## WHAT YOU WILL DO:
Write only the number of lines in the entries below that contain the string "pressure".

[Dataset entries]
Segment Open

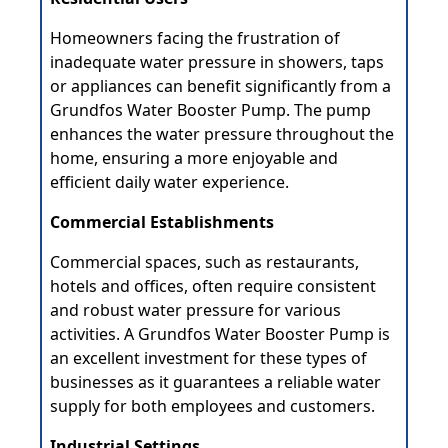
Homeowners facing the frustration of
inadequate water pressure in showers, taps
or appliances can benefit significantly from a
Grundfos Water Booster Pump. The pump
enhances the water pressure throughout the
home, ensuring a more enjoyable and
efficient daily water experience.
Commercial Establishments
Commercial spaces, such as restaurants,
hotels and offices, often require consistent
and robust water pressure for various
activities. A Grundfos Water Booster Pump is
an excellent investment for these types of
businesses as it guarantees a reliable water
supply for both employees and customers.
Industrial Settings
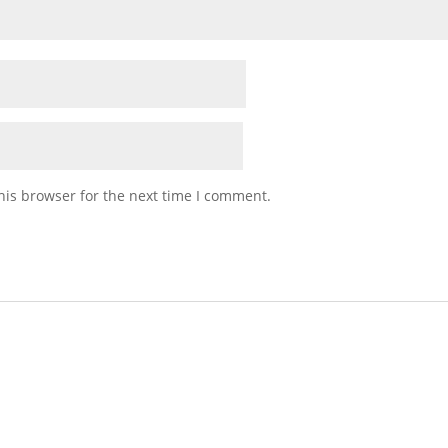
his browser for the next time I comment.
talian Table Gift Crate)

Segment Closed

## EXERCISE RESULT:
3